Central banks around the world are scrambling to create copy-cat central bank digital currencies in which the CCP has at least a five-year technological lead—an endeavour that will turn out to be a lost cause and a waste of resources for democracies. Furthermore, the design of DCEP that incorporates CCP’s philosophy, such as the complete see-through capability of all economic activities in the name of big-data analytics, or state surveillance for the purpose of counterterrorism with a very broad definition, are temptations other governments will find hard to resist but might ultimately corrode the founding principles of democracies.
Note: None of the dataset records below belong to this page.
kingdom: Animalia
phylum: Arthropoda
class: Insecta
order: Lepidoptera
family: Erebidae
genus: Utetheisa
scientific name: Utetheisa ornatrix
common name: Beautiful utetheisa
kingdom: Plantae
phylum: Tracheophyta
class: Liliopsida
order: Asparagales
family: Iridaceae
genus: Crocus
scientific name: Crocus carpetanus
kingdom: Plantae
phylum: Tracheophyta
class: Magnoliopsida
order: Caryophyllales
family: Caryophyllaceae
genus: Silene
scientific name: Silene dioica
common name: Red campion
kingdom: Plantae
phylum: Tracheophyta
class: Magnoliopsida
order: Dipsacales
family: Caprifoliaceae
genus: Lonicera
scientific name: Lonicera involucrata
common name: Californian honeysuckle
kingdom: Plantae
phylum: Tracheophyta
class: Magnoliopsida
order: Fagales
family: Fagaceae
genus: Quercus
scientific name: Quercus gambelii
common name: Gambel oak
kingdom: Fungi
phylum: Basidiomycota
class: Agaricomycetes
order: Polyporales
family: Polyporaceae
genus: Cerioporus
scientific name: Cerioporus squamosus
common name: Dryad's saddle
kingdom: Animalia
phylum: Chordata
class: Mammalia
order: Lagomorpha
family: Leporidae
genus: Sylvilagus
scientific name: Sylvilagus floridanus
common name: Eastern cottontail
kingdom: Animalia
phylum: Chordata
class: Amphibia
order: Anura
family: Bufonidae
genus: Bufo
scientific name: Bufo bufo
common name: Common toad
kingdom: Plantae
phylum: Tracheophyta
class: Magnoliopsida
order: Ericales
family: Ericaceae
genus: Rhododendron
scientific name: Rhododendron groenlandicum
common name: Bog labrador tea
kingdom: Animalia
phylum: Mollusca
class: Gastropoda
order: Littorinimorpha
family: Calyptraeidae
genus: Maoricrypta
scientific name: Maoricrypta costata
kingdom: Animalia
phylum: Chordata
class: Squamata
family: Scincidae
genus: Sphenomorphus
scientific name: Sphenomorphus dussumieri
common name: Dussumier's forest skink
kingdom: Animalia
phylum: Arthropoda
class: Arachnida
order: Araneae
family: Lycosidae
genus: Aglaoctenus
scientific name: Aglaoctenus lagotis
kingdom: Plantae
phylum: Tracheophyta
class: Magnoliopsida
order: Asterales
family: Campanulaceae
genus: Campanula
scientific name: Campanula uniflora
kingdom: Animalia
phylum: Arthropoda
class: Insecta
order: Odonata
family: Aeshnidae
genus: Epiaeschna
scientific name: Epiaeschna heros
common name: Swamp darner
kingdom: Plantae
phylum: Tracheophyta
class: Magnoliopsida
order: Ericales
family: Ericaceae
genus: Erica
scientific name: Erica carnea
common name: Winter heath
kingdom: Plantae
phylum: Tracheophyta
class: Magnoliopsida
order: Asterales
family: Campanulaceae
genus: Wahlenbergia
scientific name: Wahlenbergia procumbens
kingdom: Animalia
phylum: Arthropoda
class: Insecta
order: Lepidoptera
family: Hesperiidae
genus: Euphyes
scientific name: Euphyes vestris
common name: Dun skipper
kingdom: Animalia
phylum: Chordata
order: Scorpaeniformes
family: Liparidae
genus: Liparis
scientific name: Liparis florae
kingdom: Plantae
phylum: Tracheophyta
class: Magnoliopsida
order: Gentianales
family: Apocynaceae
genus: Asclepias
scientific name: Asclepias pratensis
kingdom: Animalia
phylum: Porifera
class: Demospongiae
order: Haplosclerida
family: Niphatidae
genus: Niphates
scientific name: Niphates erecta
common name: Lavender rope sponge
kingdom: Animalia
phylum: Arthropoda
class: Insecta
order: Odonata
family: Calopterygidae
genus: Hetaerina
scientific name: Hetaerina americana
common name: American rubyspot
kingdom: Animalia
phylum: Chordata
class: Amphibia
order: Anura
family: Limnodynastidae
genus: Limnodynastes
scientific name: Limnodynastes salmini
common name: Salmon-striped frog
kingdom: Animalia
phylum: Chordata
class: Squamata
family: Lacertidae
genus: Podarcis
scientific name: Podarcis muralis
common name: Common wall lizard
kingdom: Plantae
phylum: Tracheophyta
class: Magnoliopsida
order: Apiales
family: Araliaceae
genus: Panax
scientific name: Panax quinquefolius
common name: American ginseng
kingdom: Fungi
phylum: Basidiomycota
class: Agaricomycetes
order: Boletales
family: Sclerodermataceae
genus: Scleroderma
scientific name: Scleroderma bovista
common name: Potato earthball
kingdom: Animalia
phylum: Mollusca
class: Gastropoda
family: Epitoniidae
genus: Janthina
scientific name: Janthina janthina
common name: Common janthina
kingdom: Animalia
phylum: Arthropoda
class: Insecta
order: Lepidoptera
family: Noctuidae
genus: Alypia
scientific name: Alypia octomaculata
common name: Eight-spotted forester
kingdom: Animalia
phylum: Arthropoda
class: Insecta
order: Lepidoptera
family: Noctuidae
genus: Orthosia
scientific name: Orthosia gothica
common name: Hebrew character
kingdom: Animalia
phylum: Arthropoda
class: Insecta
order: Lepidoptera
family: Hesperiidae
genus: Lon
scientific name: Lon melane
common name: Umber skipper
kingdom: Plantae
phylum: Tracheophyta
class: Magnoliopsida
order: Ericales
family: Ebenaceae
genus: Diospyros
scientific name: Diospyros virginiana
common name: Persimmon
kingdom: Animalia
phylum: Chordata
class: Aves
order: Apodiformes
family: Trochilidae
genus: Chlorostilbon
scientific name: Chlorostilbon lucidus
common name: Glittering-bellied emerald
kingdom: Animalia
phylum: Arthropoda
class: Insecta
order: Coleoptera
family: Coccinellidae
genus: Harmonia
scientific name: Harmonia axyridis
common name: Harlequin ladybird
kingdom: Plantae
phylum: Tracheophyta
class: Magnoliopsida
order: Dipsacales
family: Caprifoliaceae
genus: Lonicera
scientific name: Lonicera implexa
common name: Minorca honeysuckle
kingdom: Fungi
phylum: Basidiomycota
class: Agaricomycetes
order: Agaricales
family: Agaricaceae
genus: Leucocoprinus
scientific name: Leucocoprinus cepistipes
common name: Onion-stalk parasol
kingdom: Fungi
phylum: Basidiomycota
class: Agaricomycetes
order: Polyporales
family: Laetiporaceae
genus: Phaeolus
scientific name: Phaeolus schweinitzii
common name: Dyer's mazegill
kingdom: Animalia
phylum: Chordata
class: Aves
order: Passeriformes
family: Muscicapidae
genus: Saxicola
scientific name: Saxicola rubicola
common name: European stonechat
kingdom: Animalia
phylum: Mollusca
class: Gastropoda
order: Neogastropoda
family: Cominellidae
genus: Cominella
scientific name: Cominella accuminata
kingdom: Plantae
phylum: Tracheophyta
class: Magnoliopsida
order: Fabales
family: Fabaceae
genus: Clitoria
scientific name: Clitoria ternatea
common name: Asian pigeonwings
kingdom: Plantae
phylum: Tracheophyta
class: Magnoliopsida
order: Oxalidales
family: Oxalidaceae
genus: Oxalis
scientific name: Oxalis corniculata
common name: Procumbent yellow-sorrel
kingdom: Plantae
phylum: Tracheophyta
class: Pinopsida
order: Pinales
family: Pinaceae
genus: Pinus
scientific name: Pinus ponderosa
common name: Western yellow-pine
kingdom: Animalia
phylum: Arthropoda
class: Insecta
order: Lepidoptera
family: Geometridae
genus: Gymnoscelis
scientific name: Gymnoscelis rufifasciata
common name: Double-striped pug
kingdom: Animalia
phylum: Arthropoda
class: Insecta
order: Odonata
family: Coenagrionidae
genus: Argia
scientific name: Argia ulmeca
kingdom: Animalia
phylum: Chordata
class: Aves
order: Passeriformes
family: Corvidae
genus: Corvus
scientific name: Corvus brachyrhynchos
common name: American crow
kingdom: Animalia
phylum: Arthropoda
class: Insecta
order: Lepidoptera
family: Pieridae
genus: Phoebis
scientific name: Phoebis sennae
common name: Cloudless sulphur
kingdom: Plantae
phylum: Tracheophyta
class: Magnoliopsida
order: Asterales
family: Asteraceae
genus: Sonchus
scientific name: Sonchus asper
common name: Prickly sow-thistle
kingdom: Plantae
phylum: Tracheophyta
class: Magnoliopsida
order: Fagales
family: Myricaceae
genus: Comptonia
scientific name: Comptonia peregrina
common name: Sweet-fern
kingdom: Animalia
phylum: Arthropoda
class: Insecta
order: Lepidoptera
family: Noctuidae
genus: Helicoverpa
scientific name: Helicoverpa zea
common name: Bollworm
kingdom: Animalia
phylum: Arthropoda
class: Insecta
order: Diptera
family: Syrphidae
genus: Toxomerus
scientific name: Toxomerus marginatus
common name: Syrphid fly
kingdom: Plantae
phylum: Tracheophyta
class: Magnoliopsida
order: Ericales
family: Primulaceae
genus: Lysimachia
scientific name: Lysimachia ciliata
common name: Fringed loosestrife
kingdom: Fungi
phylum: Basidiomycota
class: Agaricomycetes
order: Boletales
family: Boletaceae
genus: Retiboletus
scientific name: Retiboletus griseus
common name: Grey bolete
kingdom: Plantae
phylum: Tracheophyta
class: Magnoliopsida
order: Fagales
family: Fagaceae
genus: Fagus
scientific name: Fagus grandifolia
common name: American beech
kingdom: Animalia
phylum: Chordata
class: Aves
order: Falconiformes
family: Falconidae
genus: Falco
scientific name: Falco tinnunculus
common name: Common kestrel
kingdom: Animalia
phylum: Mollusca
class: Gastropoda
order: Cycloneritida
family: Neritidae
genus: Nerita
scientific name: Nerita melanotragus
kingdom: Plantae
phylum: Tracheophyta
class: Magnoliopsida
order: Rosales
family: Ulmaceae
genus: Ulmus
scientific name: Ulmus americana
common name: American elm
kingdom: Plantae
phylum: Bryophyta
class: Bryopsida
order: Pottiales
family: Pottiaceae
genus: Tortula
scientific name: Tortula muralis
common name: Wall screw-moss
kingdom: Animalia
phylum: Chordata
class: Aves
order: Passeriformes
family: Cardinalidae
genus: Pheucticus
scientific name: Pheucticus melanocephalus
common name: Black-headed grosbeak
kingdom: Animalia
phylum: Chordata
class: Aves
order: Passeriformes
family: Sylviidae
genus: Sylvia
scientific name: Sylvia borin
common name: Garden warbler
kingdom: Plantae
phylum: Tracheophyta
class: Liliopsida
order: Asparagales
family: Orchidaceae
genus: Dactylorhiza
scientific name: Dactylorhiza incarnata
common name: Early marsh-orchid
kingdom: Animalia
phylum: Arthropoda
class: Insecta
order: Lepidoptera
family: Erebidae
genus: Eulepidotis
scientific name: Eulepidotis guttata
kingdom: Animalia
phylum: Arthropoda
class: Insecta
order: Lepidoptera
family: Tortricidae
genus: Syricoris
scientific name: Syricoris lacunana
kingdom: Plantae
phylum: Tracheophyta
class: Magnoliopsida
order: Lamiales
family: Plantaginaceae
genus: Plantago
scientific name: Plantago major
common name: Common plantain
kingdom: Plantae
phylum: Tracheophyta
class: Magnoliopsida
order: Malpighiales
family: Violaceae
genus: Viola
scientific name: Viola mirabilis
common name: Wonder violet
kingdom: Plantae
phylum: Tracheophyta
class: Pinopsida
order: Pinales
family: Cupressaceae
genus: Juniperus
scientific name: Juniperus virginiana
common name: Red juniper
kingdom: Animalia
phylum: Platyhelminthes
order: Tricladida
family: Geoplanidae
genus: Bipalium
To counter CCP’s digital currency, a better solution for democracies such as the US and India is to embrace and adapt existing crypto networks of the free world and build on those that have proven to be robust enough to resist nation-state attacks, something Bitcoin, for example, has demonstrated. The CCP in early summer shut down half of Bitcoin’s computational capacity and implemented a draconian ban of the crypto asset. However, the Bitcoin network continued to operate without skipping a beat, and the price has more than doubled since. This antifragile asset is the key to victory for democracies in the currency war against the CCP.

CHALLENGES AHEAD
It is a timely development the Indian government has moved past common misconceptions about crypto, such as it being used for money laundering. This when so much of that is taking place even through elements of the banking system. As policy directions shift from ban to regulation, much thought needs to be put into the careful design of the upcoming crypto bill to ensure that a fertile ground is laid for innovation that would benefit the people and democracies globally, while reducing the lead the PRC has in digital currency.
For example, the current proposal to tax crypto transactions and profits might prove to be counterproductive. The traditional territorial based tax system is obsolete when dealing with an inherently borderless asset that is crypto. When other countries make Bitcoin a legal tender without tax implications, this strategically important asset can also flow out of India with little friction. As opposed to fitting an old tax framework on a never-seen-before technology, policymakers must create a new revenue model that will work in the crypto age.
The one-size-fits-all approach to regulate all crypto assets as commodities might also become a problem. For example, many crypto assets’ design of centralization is similar to that of CCP’s digital currency, but completely opposite to the decentralized architecture of Bitcoin, where no countries or organisations can exercise control. The Chair of the US SEC, Gary Gensler, is also correct to point out some crypto assets are clearly investment securities and must be regulated as such to protect investors. It will be beneficial for Indian regulators to develop capabilities to distinguish crypto assets on a case-by-case basis down the road. India must lead the transformation that Crypto is causing in global finance.

James Lee is a consultant at Mimesis Capital.